Data excerpts:
==============================
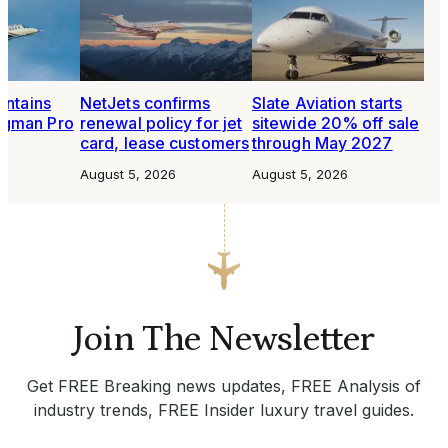
intains
NetJets confirms
Slate Aviation starts
ngman Pro
renewal policy for jet
sitewide 20% off sale
card, lease customers
through May 2027
6
August 5, 2026
August 5, 2026
Join The Newsletter
Get FREE Breaking news updates, FREE Analysis of
industry trends, FREE Insider luxury travel guides.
==============================
• EXERCISE GOAL:
An exact copy of every entry, without pictures, should be your output.

• WRITTEN SOLUTION:
intains
NetJets confirms
Slate Aviation starts
ngman Pro
renewal policy for jet
sitewide 20% off sale
card, lease customers
through May 2027
6
August 5, 2026
August 5, 2026
Join The Newsletter
Get FREE Breaking news updates, FREE Analysis of
industry trends, FREE Insider luxury travel guides.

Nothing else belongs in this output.